Petrus : Dugaan tindak pidana yang dilakukan John Bala, dkk menyerobot lahan yang dikuasai PT Krisrama dan bahkan mengusir dan mengancam akan membunuh Pastor Aloysius Ndate.
Citra News.Com, KUPANG – SEDIKITNYA ada 10 (sepuluh) Pengacara kondang menyatakan siap mendampingi PT. Kristus Raja Maumere (Krisrama) atas kepemilikan tanah Hak Guna Usaha (HGU) Nangahale di Kabupaten Sikka Provinsi Nusa Tenggara Timur.
Fakta kesiapan dari para pengacara yang tergabung dalam Tim Kuasa Hukum PT. Krisrama ini adalah melaporkan perbuatan John Bala, dkk ke Ditkrimum Polda NTT di Kupang pada Jumat 21 Maret 2025.
Kepada sejumlah awak media Petrus Selestinus, SH menyatakan John Bala, dkk “diseret” (dilaporkan, red) ke Polda NTT atas dugaan telah melakukan dan/atau menyuruh melakukan tindak pidana penyerobotan lahan dan berbagai tindakan anarkis lainnya. Serta mengusir dan mengancam membunuh Pastor Paroki Nangahale, Romo Aloysius Ndate, bila tidak mau keluar dari area HGU Nangahale.
Petrus menjelaskan ada 4 (empat) point dugaan pidana yang telah dilakukan John Bala, dkk dan kami laporkan tindakannya itu ke Polda NTT. Yaitu John Bala, dkk karena diduga telah melakukan tindak pidana Penyerobotan Lahan; Pengrusakan Fasilitas milik PT. Krisrama; Penebangan Pohon Kelapa dan lain-lain; Serta Tindak Pidana Penyebaran Berita Bohong yang menimbulkan perpecahan diantara warga masyarakat.

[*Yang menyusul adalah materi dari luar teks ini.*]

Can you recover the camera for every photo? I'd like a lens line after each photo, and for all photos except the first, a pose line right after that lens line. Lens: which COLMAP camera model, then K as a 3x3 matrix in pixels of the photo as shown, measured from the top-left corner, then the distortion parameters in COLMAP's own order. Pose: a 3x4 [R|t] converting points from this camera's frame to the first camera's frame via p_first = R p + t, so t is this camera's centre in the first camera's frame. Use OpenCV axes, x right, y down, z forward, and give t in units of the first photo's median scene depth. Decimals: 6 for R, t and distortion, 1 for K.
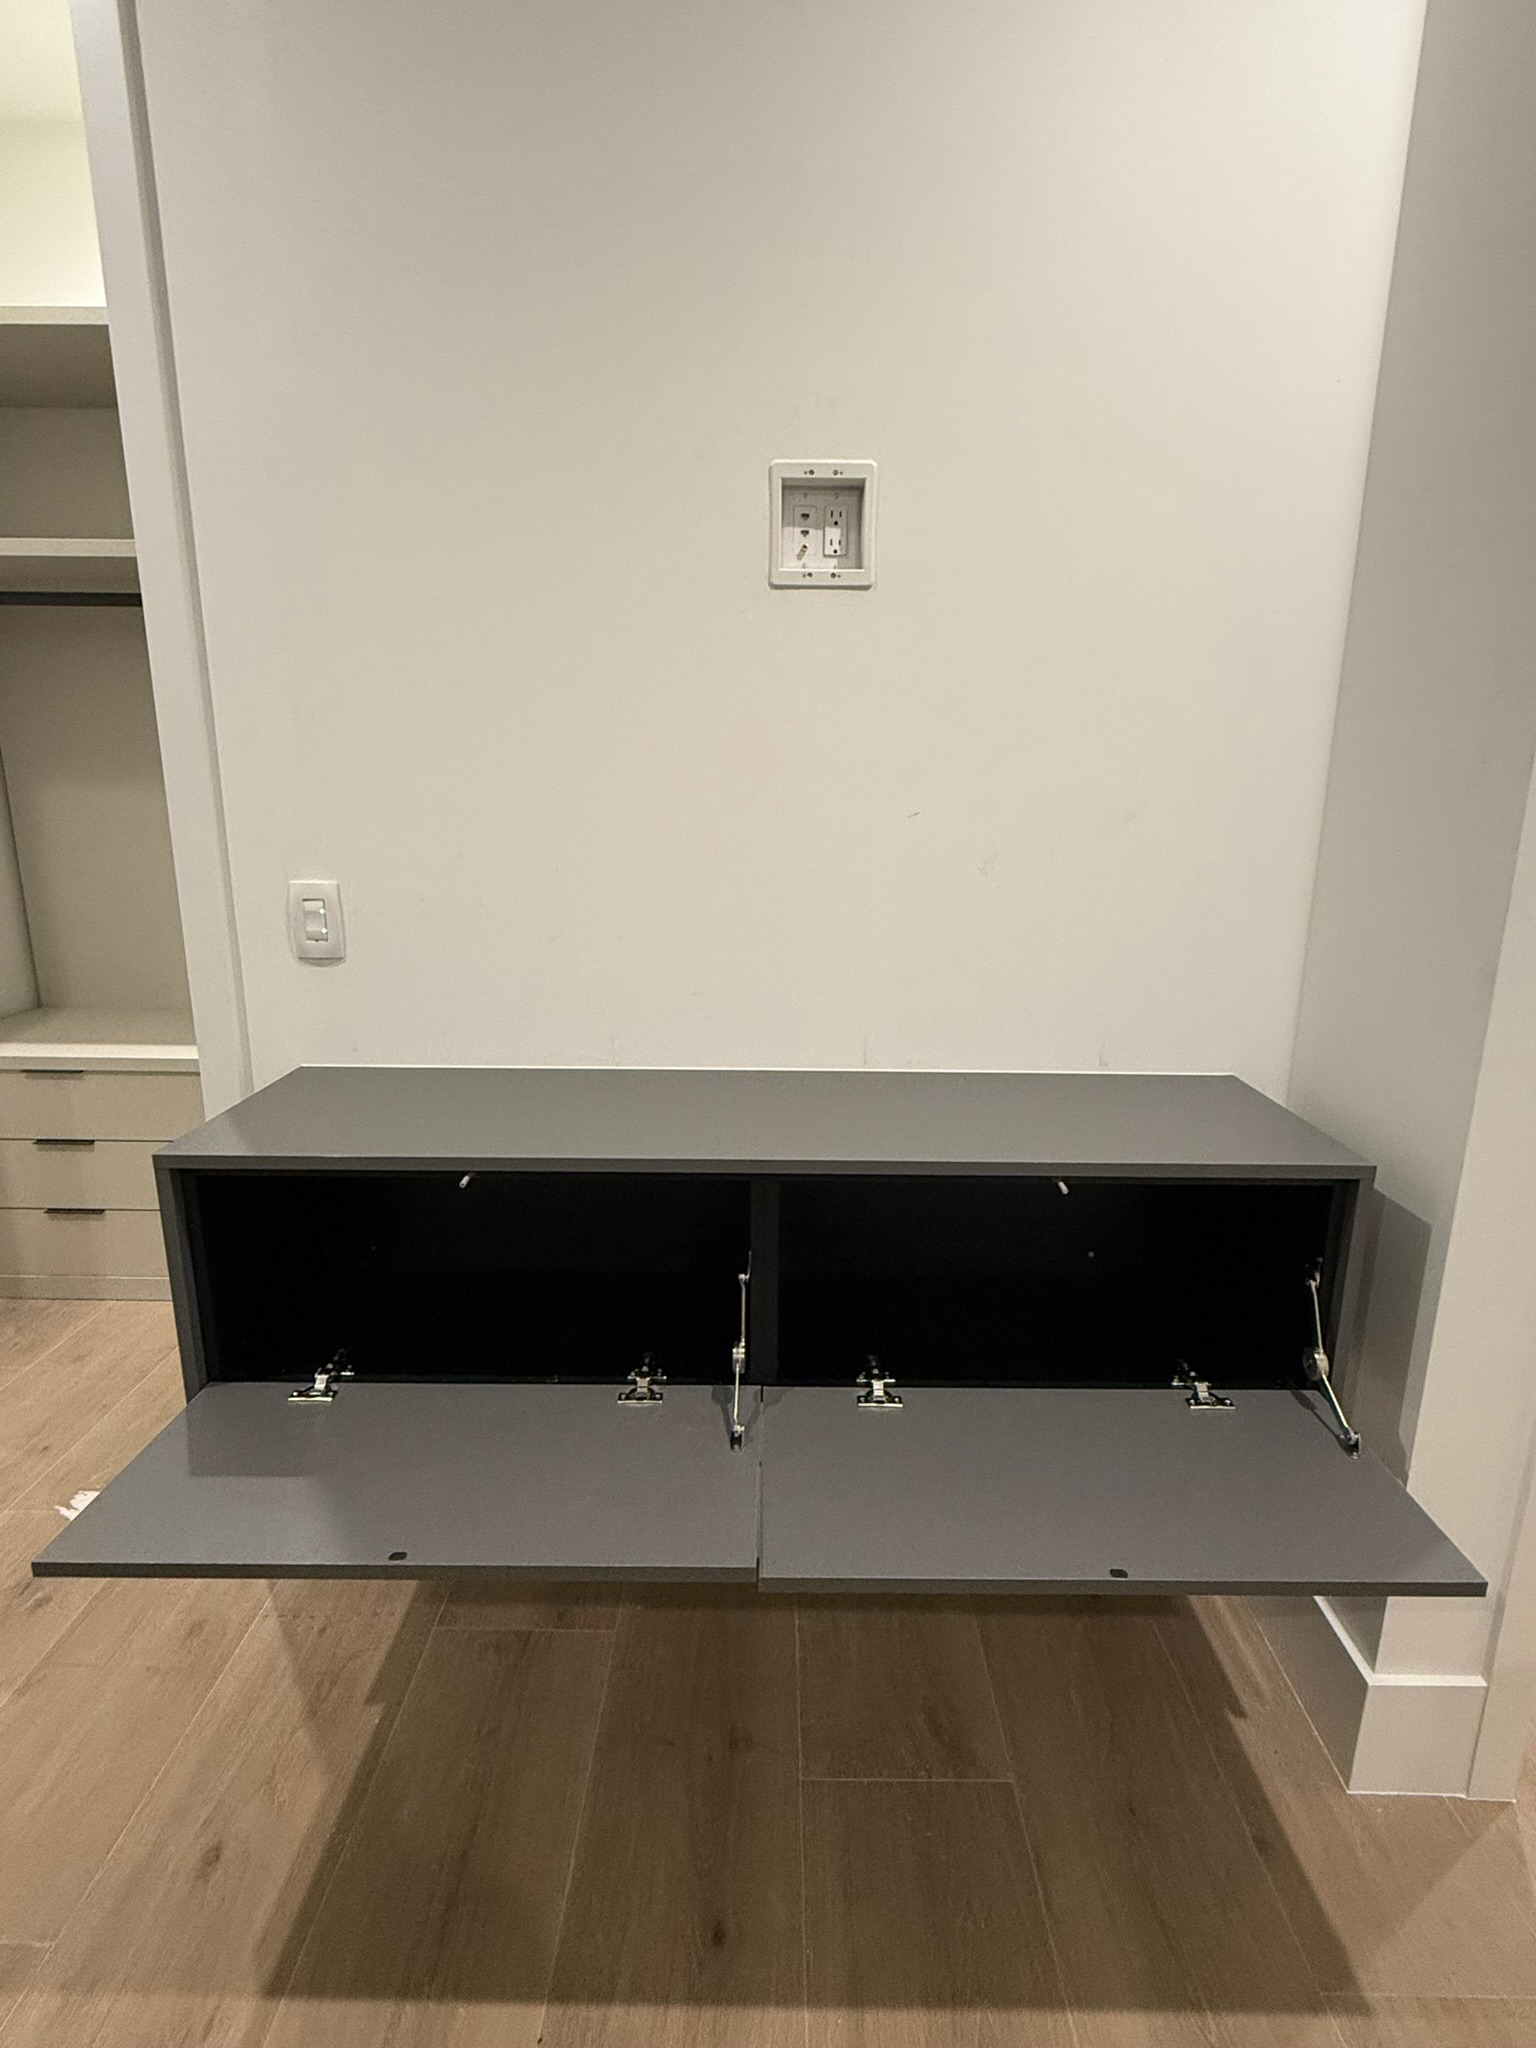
lens RADIAL K [[1016.1, 0, 776.7], [0, 1016.1, 1020.6], [0, 0, 1]] dist [-0.006280, 0.002107]
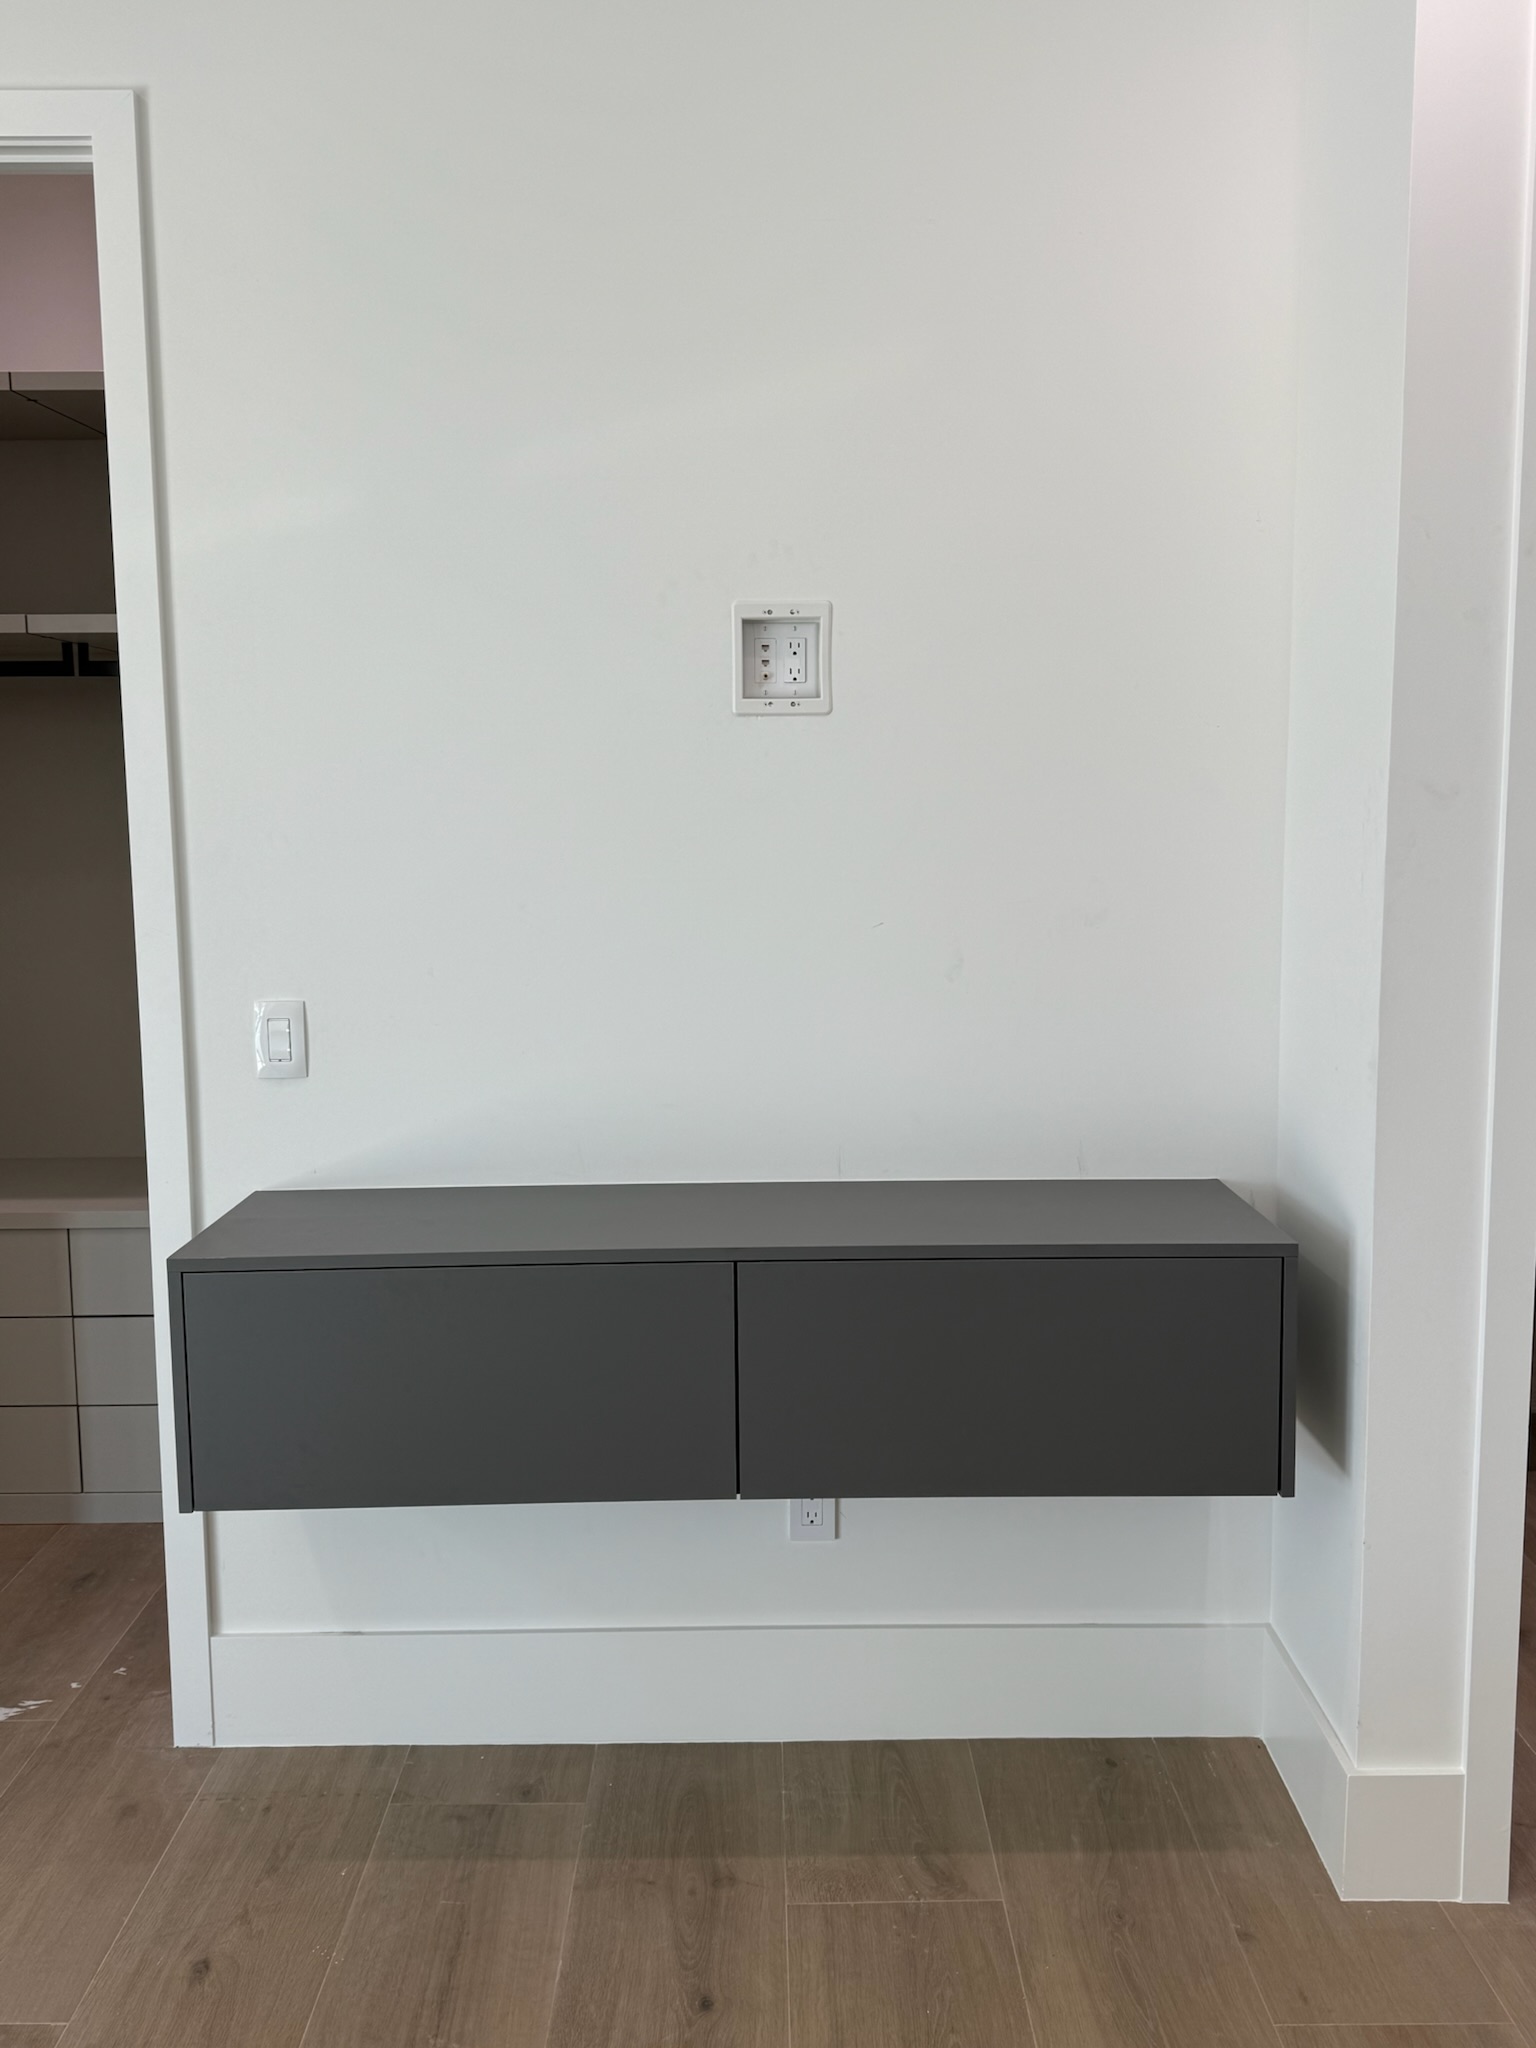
lens RADIAL K [[1722.4, 0, 777.7], [0, 1722.4, 1034.4], [0, 0, 1]] dist [0.037050, -0.002550]
pose [[0.999746, -0.020479, 0.009379, 0.016117], [0.021277, 0.995262, -0.094876, 0.070351], [-0.007391, 0.095051, 0.995445, -0.732504]]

“Keempat point ini kami sudah laporkan tapi baru dua surat bukti penerimaan laporan polisi. Yaitu Surat Tanda Penerimaan Laporan (STPL) atas dugaan Tindak Pidana Pengancaman dari Romo Aloysius Ndate sebagai Pelapor. Dan STPL atas dugaan Tindak Pidana Penyerobotan Tanah dari Pelapor Ephivanus Markus Nale Rimo dengan Terlapor John Bala, SH dkk”, tegas Petrus.